The valley started off fairly wide, but with very steep sides.  It began to narrow as we approached the waterfall, and there was evidence of volcanic activity absolutely everywhere.  This included the same bright red "house brick" formation we had observed when visiting Krafla.









Eventually we reached the waterfall, which was well worth the effort expended in getting there.  Some hardy souls decided to cross the river and climb up the waterfall itself, but since we still had quite a distance to drive we decided to stay on the valley floor.  The views were still pretty good, and enhanced by the dark, brooding sky.





I had just enough time to take a handful of "big stopper" shots, which had the inevitable effect of smoothing both the water and the sky.  My feeling is that the filter has actually removed some of the menace from the location, so on the whole I prefer the unfiltered shots in this instance.  I'm sure other people will disagree, however.




It was a very long, hard and bumpy drive across as we headed towards the coast, and there were far more rivers to ford than we'd met when crossing the Sprengisandur.  Eventually, as we descended off the highlands, we could see that it was very hazy in the distance - the effect of a sandstorm over the Skeiðarársandur.  At Grof we found a small church with a graveyard, and it was mandatory to stop and have a look.  There was no time to go inside, unfortunately.
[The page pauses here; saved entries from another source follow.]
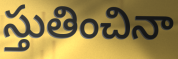
స్తుతించినా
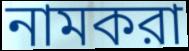
নামকরা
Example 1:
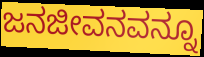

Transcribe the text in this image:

ಜನಜೀವನವನ್ನೂ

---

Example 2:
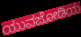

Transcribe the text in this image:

ಯುವಜೋಡಿಯ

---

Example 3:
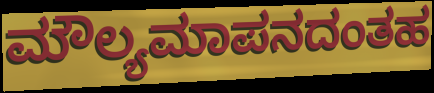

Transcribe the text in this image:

ಮೌಲ್ಯಮಾಪನದಂತಹ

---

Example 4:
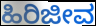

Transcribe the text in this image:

ಹಿರಿಜೀವ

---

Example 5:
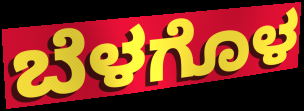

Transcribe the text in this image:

ಬೆಳಗೊಳ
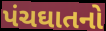
પંચઘાતનો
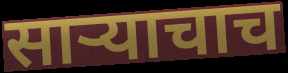
साऱ्याचाच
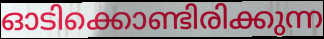
ഓടിക്കൊണ്ടിരിക്കുന്ന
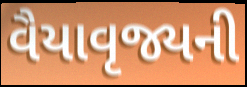
વૈયાવૃજ્યની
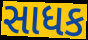
સાધક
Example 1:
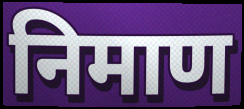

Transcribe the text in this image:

निमाण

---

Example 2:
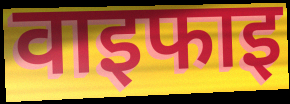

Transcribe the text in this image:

वाइफाइ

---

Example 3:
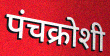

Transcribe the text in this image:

पंचक्रोशी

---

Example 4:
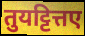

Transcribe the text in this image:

तुयट्टित्तए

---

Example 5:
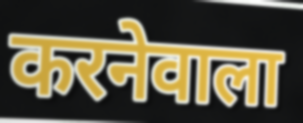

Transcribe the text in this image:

करनेवाला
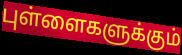
புள்ளைகளுக்கும்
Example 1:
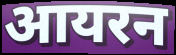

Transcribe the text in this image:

आयरन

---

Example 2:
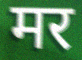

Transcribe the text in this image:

मर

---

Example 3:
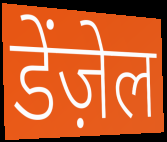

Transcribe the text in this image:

डेंज़ेल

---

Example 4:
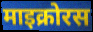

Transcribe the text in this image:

माइक्रोरस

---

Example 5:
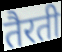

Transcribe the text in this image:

तैरती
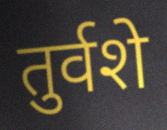
तुर्वशे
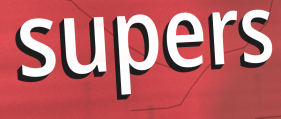
supers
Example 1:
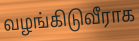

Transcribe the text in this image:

வழங்கிடுவீராக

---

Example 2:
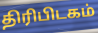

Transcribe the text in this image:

திரிபிடகம்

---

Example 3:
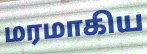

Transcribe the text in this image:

மரமாகிய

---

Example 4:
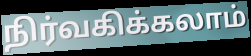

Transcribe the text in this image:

நிர்வகிக்கலாம்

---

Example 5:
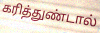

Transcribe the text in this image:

கரித்துண்டால்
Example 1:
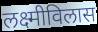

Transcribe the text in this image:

लक्ष्मीविलास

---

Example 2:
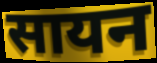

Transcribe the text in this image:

सायन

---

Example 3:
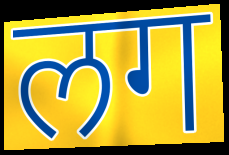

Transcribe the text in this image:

लग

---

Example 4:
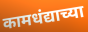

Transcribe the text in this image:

कामधंद्याच्या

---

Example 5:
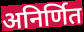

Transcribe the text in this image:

अनिर्णित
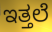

By now we had hit "brown" roads (normal, gravel tracks which can be used by all car types), which showed that we were getting close to civilisation.  It wasn't long before we were driving on "red" roads (with the luxury of tarmac), and very soon we had joined route 1 just west of Kirkjubæjarklaustur.  That was the end of our serious highland driving experience, and it was something I wouldn't have missed for the world.